Mark on the Church. Pope John Paul
changed the face of the Catholic hierarchy, naming most of the active bishops in
the world and more than 97 percent of voting-age cardinals. In a few places, his
appointees were unpopular, but the pope did not back down; as he told Catholics
in the Netherlands in 1985, "In the final analysis, the pope has to make the
decisions."
The pope gave the College of Cardinals a more active role in church government,
asking their collective advice on major administrative issues and on pastoral
topics like abortion, and convening them in 2001 for a far-reaching look at the
church's future.
He internationalised the Roman Curia, replacing many Italians as department
heads but keeping them in most middle-management positions. He approved new
codes of canon law for the Eastern and Western churches. Pope John Paul's term
was dogged by money matters. The Vatican went in the red under his pontificate,
managed to cover operating expenses through cutbacks and appeals to the
worldwide church, and finally began turning small surpluses in the mid-1990s.
The pope repeatedly stressed that the "riches of the Vatican" was a popular
myth. The fund-raising efforts were hurt by the Vatican bank's involvement in
the collapse of Italy's Banco Ambrosiano in 1982. While denying any wrongdoing,
the Vatican made a goodwill payment of about $240 million to creditors of the
failed bank. An Italian attempt to indict Vatican bank officials, including its
former president, U.S. Archbishop Paul Marcinkus, was ruled unconstitutional.
While Pope John Paul conducted a highly personal papacy, his own personality was
not a simple one to understand. Those closest to him said the key was a deep
spiritual life, from which he drew his energy. He prayed everywhere he went --
morning, noon and night -- and recommended prayer as the first and basic
Christian response to problems.
In the later years of his pontificate, the pope gave two book-length interviews
and published two volumes of autobiographical reflections that offered a glimpse
into the personal decisions he made along his spiritual path. He recalled how
his priestly vocation cut him off from friends but opened up a whole new source
of inner strength.
In 2002, in a typical blend of the traditional and the innovative, he added five
new "Mysteries of Light" to the rosary and proclaimed a year dedicated to its
recital. He also gave universal church recognition to the Divine Mercy prayer
movement and canonised the Polish nun who founded it.

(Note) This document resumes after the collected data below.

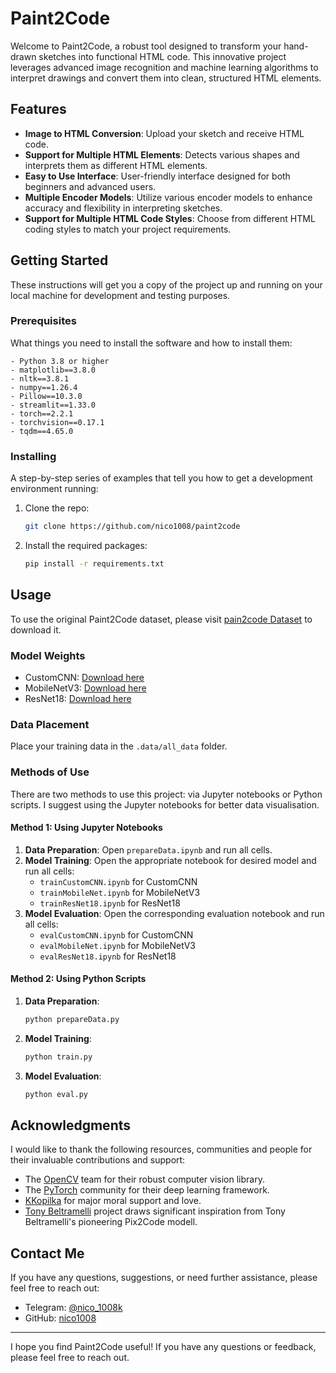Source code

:# Paint2Code

Welcome to Paint2Code, a robust tool designed to transform your hand-drawn sketches into functional HTML code. This innovative project leverages advanced image recognition and machine learning algorithms to interpret drawings and convert them into clean, structured HTML elements.

## Features

- **Image to HTML Conversion**: Upload your sketch and receive HTML code.
- **Support for Multiple HTML Elements**: Detects various shapes and interprets them as different HTML elements.
- **Easy to Use Interface**: User-friendly interface designed for both beginners and advanced users.
- **Multiple Encoder Models**: Utilize various encoder models to enhance accuracy and flexibility in interpreting sketches.
- **Support for Multiple HTML Code Styles**: Choose from different HTML coding styles to match your project requirements.

## Getting Started

These instructions will get you a copy of the project up and running on your local machine for development and testing purposes.

### Prerequisites

What things you need to install the software and how to install them:

```
- Python 3.8 or higher
- matplotlib==3.8.0
- nltk==3.8.1
- numpy==1.26.4
- Pillow==10.3.0
- streamlit==1.33.0
- torch==2.2.1
- torchvision==0.17.1
- tqdm==4.65.0
```

### Installing

A step-by-step series of examples that tell you how to get a development environment running:

1. Clone the repo:
   ```bash
   git clone https://github.com/nico1008/paint2code
   ```
2. Install the required packages:
   ```bash
   pip install -r requirements.txt
   ```

## Usage

To use the original Paint2Code dataset, please visit [pain2code Dataset](https://www.kaggle.com/datasets/nico1008/paint2code) to download it.

### Model Weights
- CustomCNN: [Download here](https://www.dropbox.com/scl/fi/27xuj0qi6xrfbbdkyryva/ED-epoch-85-loss-0.01651.rar?rlkey=e20s38l7y02w6oativr5fuiw0&st=63xrfz6l&dl=0)
- MobileNetV3: [Download here](https://www.dropbox.com/scl/fi/nfwdxlz07qo9fot0vhg42/ED-epoch-73-loss-0.03660.rar?rlkey=1trsupm6jdsm9fqsq44mljy3w&st=andynm0f&dl=0)
- ResNet18: [Download here](https://www.dropbox.com/scl/fi/sk40o33fp7zfrk9lnvzgo/ED-epoch-105-loss-0.03323.rar?rlkey=5zku77indq6tolg4kyix276k8&st=1ppwhxlv&dl=0)

### Data Placement
Place your training data in the `.data/all_data` folder.

### Methods of Use
There are two methods to use this project: via Jupyter notebooks or Python scripts.
I suggest using the Jupyter notebooks for better data visualisation.

#### Method 1: Using Jupyter Notebooks

1. **Data Preparation**: Open `prepareData.ipynb` and run all cells.
2. **Model Training**: Open the appropriate notebook for desired model and run all cells:
   - `trainCustomCNN.ipynb` for CustomCNN
   - `trainMobileNet.ipynb` for MobileNetV3
   - `trainResNet18.ipynb` for ResNet18
3. **Model Evaluation**: Open the corresponding evaluation notebook and run all cells:
   - `evalCustomCNN.ipynb` for CustomCNN
   - `evalMobileNet.ipynb` for MobileNetV3
   - `evalResNet18.ipynb` for ResNet18

#### Method 2: Using Python Scripts

1. **Data Preparation**:
   ```bash
   python prepareData.py
   ```

2. **Model Training**:
   ```bash
   python train.py
   ```

3. **Model Evaluation**:
   ```bash
   python eval.py
   ```

## Acknowledgments

I would like to thank the following resources, communities and people for their invaluable contributions and support:

- The [OpenCV](https://opencv.org/) team for their robust computer vision library.
- The [PyTorch](https://pytorch.org/) community for their deep learning framework.
- [KKopilka](https://github.com/KKopilka) for major moral support and love. 
- [Tony Beltramelli](https://github.com/tonybeltramelli/pix2code) project draws significant inspiration from Tony Beltramelli's pioneering Pix2Code modell.

## Contact Me

If you have any questions, suggestions, or need further assistance, please feel free to reach out:

- Telegram: [@nico_1008k](https://t.me/nico_1008k)
- GitHub: [nico1008](https://github.com/nico1008)

---

I hope you find Paint2Code useful! If you have any questions or feedback, please feel free to reach out.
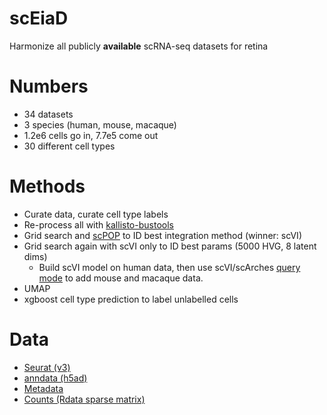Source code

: # scEiaD

 Harmonize all publicly **available** scRNA-seq datasets for retina
 
 # Numbers
 - 34 datasets
 - 3 species (human, mouse, macaque)
 - 1.2e6 cells go in, 7.7e5 come out
 - 30 different cell types
 
 # Methods
  - Curate data, curate cell type labels
  - Re-process all with [kallisto-bustools](https://www.kallistobus.tools)
  - Grid search and [scPOP](https://github.com/vinay-swamy/scPOP) to ID best integration method (winner: scVI)
  - Grid search again with scVI only to ID best params (5000 HVG, 8 latent dims)
    - Build scVI model on human data, then use scVI/scArches [query mode](https://docs.scvi-tools.org/en/0.9.0/user_guide/notebooks/scarches_scvi_tools.html) to add mouse and macaque data.
  - UMAP
  - xgboost cell type prediction to label unlabelled cells

# Data
  - [Seurat (v3)](http://hpc.nih.gov/~mcgaugheyd/scEiaD/2021_03_17/scEiaD_all_seurat_v3.Rdata)
  - [anndata (h5ad)](http://hpc.nih.gov/~mcgaugheyd/scEiaD/2021_03_17/scEiaD_all_anndata.h5ad)
  - [Metadata](http://hpc.nih.gov/~mcgaugheyd/scEiaD/2021_03_17/metadata_filter.tsv.gz)
  - [Counts (Rdata sparse matrix)](http://hpc.nih.gov/~mcgaugheyd/scEiaD/2021_03_17/counts.Rdata)
  


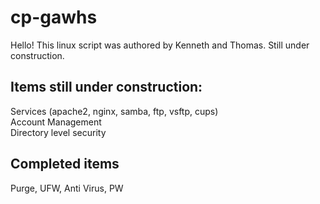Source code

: # cp-gawhs
Hello! This linux script was authored by Kenneth and Thomas. Still under construction.  

Items still under construction:  
-  
Services (apache2, nginx, samba, ftp, vsftp, cups)  
Account Management  
Directory level security  
  
Completed items
-
Purge, UFW, Anti Virus, PW
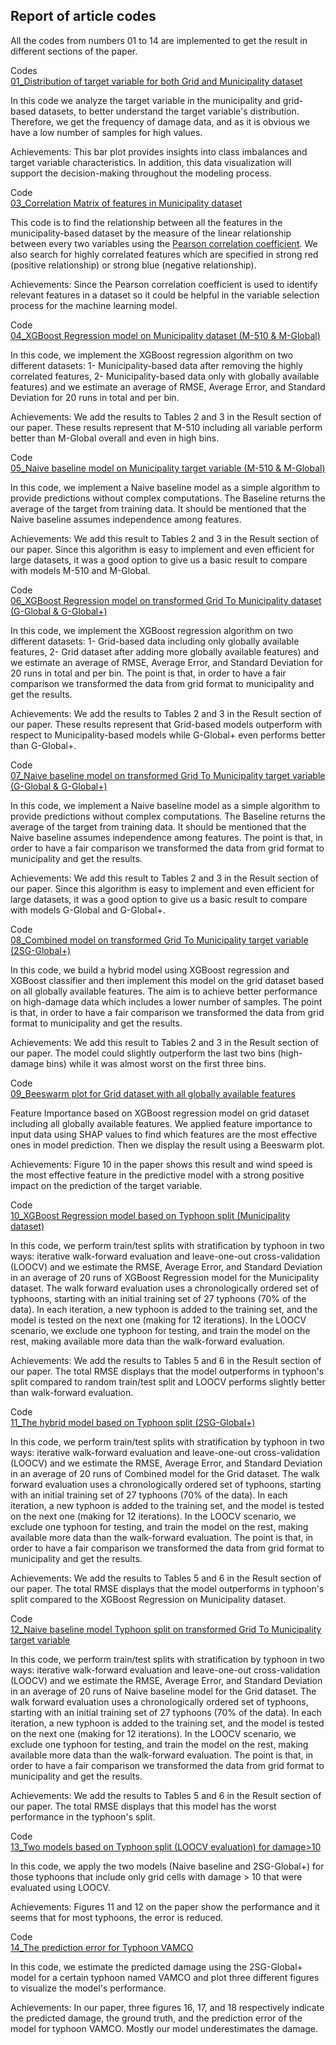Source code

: ## Report of article codes 

All the codes from numbers 01 to 14 are implemented to get the result in different sections of the paper.


Codes <br />
[01_Distribution of target variable for both Grid and Municipality dataset](01_Distribution_of_%Damage(Fig2_paper).ipynb) <br />

In this code we analyze the target variable in the municipality and grid-based datasets, to better understand the target variable's distribution. Therefore, we get the frequency of damage data, and as it is obvious we have a low number of samples for high values.

Achievements: This bar plot provides insights into class imbalances and target variable characteristics. In addition, this data visualization will support the decision-making throughout the modeling process.

Code <br />
[03_Correlation Matrix of features in Municipality dataset](03_Correlation_Matrix.ipynb)

This code is to find the relationship between all the features in the municipality-based dataset by the measure of the linear relationship between every two variables using the [Pearson correlation coefficient](https://en.wikipedia.org/wiki/Pearson_correlation_coefficient). We also search for highly correlated features which are specified in strong red (positive relationship) or strong blue (negative relationship).

Achievements: Since the Pearson correlation coefficient is used to identify relevant features in a dataset so it could be helpful in the variable selection process for the machine learning model.

Code <br />
[04_XGBoost Regression model on Municipality dataset (M-510 & M-Global)](04_Municipality_regression_model.ipynb)

In this code, we implement the XGBoost regression algorithm on two different datasets: 1- Municipality-based data after removing the highly correlated features, 2- Municipality-based data only with globally available features) and we estimate an average of RMSE, Average Error, and Standard Deviation for 20 runs in total and per bin.

Achievements: We add the results to Tables 2 and 3 in the Result section of our paper.
These results represent that M-510 including all variable perform better than M-Global overall and even in high bins.

Code <br />
[05_Naive baseline model on Municipality target variable (M-510 & M-Global)](05_Municipality_naive_baseline.ipynb)

In this code, we implement a Naive baseline model as a simple algorithm to provide predictions without complex computations. The Baseline returns the average of the target from training data. It should be mentioned that the Naive baseline assumes independence among features.

Achievements: We add this result to Tables 2 and 3 in the Result section of our paper.
Since this algorithm is easy to implement and even efficient for large datasets, it was a good option to give us a basic result to compare with models M-510 and M-Global.

Code <br />
[06_XGBoost Regression model on transformed Grid To Municipality dataset (G-Global & G-Global+)](06_grid_To_mun_regression_model.ipynb)

In this code, we implement the XGBoost regression algorithm on two different datasets: 1- Grid-based data including only globally available features, 2- Grid dataset after adding more globally available features) and we estimate an average of RMSE, Average Error, and Standard Deviation for 20 runs in total and per bin. The point is that, in order to have a fair comparison we transformed the data from grid format to municipality and get the results.

Achievements: We add the results to Tables 2 and 3 in the Result section of our paper.
These results represent that Grid-based models outperform with respect to Municipality-based models while G-Global+ even performs better than G-Global+.

Code <br />
[07_Naive baseline model on transformed Grid To Municipality target variable (G-Global & G-Global+)](07_grid_To_mun_naive_baseline.ipynb)

In this code, we implement a Naive baseline model as a simple algorithm to provide predictions without complex computations. The Baseline returns the average of the target from training data. It should be mentioned that the Naive baseline assumes independence among features. The point is that, in order to have a fair comparison we transformed the data from grid format to municipality and get the results.

Achievements: We add this result to Tables 2 and 3 in the Result section of our paper.
Since this algorithm is easy to implement and even efficient for large datasets, it was a good option to give us a basic result to compare with models G-Global and G-Global+.

Code <br />
[08_Combined model on transformed Grid To Municipality target variable (2SG-Global+)](08_grid_To_mun_2SG-Global+.ipynb)

In this code, we build a hybrid model using XGBoost regression and XGBoost classifier and then implement this model on the grid dataset based on all globally available features. The aim is to achieve better performance on high-damage data which includes a lower number of samples. The point is that, in order to have a fair comparison we transformed the data from grid format to municipality and get the results.

Achievements: We add this result to Tables 2 and 3 in the Result section of our paper. The model could slightly outperform the last two bins (high-damage bins) while it was almost worst on the first three bins.

Code <br />
[09_Beeswarm plot for Grid dataset with all globally available features](09_Beeswarm_plot_G-Global+.ipynb)

Feature Importance based on XGBoost regression model on grid dataset including all globally available features. We applied feature importance to input data using SHAP values to find which features are the most effective ones in model prediction. Then we display the result using a Beeswarm plot.

Achievements: Figure 10 in the paper shows this result and wind speed is the most effective feature in the predictive model with a strong positive impact on the prediction of the target variable.

Code <br />
[10_XGBoost Regression model based on Typhoon split (Municipality dataset)](10_TyphoonSplit_510Model.ipynb)

In this code, we perform train/test splits with stratification by typhoon in two ways: iterative walk-forward evaluation and leave-one-out cross-validation (LOOCV) and we estimate the RMSE, Average Error, and Standard Deviation in an average of 20 runs of XGBoost Regression model for the Municipality dataset.
The walk forward evaluation uses a chronologically ordered set of typhoons, starting with an initial training set of 27 typhoons (70% of the data). In each iteration, a new typhoon is added to the training set, and the model is tested on the next one (making for 12 iterations). In the LOOCV scenario, we exclude one typhoon for testing, and train the model on the rest, making available more data than the walk-forward evaluation.

Achievements: We add the results to Tables 5 and 6 in the Result section of our paper. The total RMSE displays that the model outperforms in typhoon's split compared to random train/test split and LOOCV performs slightly better than walk-forward evaluation.

Code <br />
[11_The hybrid model based on Typhoon split (2SG-Global+)](11_TyphoonSplit_2SG-Global+.ipynb)

In this code, we perform train/test splits with stratification by typhoon in two ways: iterative walk-forward evaluation and leave-one-out cross-validation (LOOCV) and we estimate the RMSE, Average Error, and Standard Deviation in an average of 20 runs of Combined model for the Grid dataset.
The walk forward evaluation uses a chronologically ordered set of typhoons, starting with an initial training set of 27 typhoons (70% of the data). In each iteration, a new typhoon is added to the training set, and the model is tested on the next one (making for 12 iterations). In the LOOCV scenario, we exclude one typhoon for testing, and train the model on the rest, making available more data than the walk-forward evaluation. 
The point is that, in order to have a fair comparison we transformed the data from grid format to municipality and get the results.

Achievements: We add the results to Tables 5 and 6 in the Result section of our paper. The total RMSE displays that the model outperforms in typhoon's split compared to the XGBoost Regression on Municipality dataset.

Code <br />
[12_Naive baseline model Typhoon split on transformed Grid To Municipality target variable](12_TyphoonSplit_naive_baseline.ipynb)

In this code, we perform train/test splits with stratification by typhoon in two ways: iterative walk-forward evaluation and leave-one-out cross-validation (LOOCV) and we estimate the RMSE, Average Error, and Standard Deviation in an average of 20 runs of Naive baseline model for the Grid dataset.
The walk forward evaluation uses a chronologically ordered set of typhoons, starting with an initial training set of 27 typhoons (70% of the data). In each iteration, a new typhoon is added to the training set, and the model is tested on the next one (making for 12 iterations). In the LOOCV scenario, we exclude one typhoon for testing, and train the model on the rest, making available more data than the walk-forward evaluation.
The point is that, in order to have a fair comparison we transformed the data from grid format to municipality and get the results.

Achievements: We add the results to Tables 5 and 6 in the Result section of our paper. The total RMSE displays that this model has the worst performance in the typhoon's split.

Code <br />
[13_Two models based on Typhoon split (LOOCV evaluation) for damage>10](13_RMSE&Ave_damage>10_LOOCV.ipynb)

In this code, we apply the two models (Naive baseline and 2SG-Global+) for those typhoons that include only grid cells with damage > 10 that were evaluated using LOOCV.

Achievements: Figures 11 and 12 on the paper show the performance and it seems that for most typhoons, the error is reduced.

Code <br />
[14_The prediction error for Typhoon VAMCO](14_Typhoon(VAMCO)_prediction_error.ipynb)

In this code, we estimate the predicted damage using the 2SG-Global+ model for a certain typhoon named VAMCO and plot three different figures to visualize the model's performance.

Achievements: In our paper, three figures 16, 17, and 18 respectively indicate the predicted damage, the ground truth, and the prediction error of the model for typhoon VAMCO. Mostly our model underestimates the damage.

In his continuing effort to revitalise the roots of the faith, he declared a
"year of the Eucharist" from October 2004 to October 2005. The pope accepted
suffering as an opportunity for spiritual growth and wrote a deeply
philosophical letter on the subject in 1984.
His own hospital stays -- including operations for an intestinal tumour in 1992,
a separated shoulder in 1993, a broken thigh bone in 1994, an appendectomy in
1996, and flu and a tracheotomy in February - reinforced his sympathy for the
suffering of others. Wherever he went, he made sure the front row was reserved
for the sick and disabled in his audience.
Unlike his predecessors, he aged in public and made no attempt to hide his
infirmities, taking on what his aides called a ministry of suffering. Writing to
the world's elderly in 1999, the pope spoke movingly about the limitations he
experienced in old age, but said: "At the same time, I find great peace in
thinking of the time when the Lord will call me: from life to life!"
Young people always seemed to heighten the pope's energy and good humour, even
as his health and stamina failed in later years. In Bern, Switzerland, in 2004,
he delighted some 13,000 cheering youths when he struggled successfully to
pronounce his speech -- after chasing away an aide who wanted to read it for
him.
Beyond the mark he leaves on the institutional church, Pope John Paul will no
doubt be remembered by many as a very human pontiff: one who hiked in the
mountains in his early years and who had to be wheeled to the altar in later
years, who travelled the globe to meet the people and tend his flock, and who
lived each chapter of his papacy before the eyes of the world.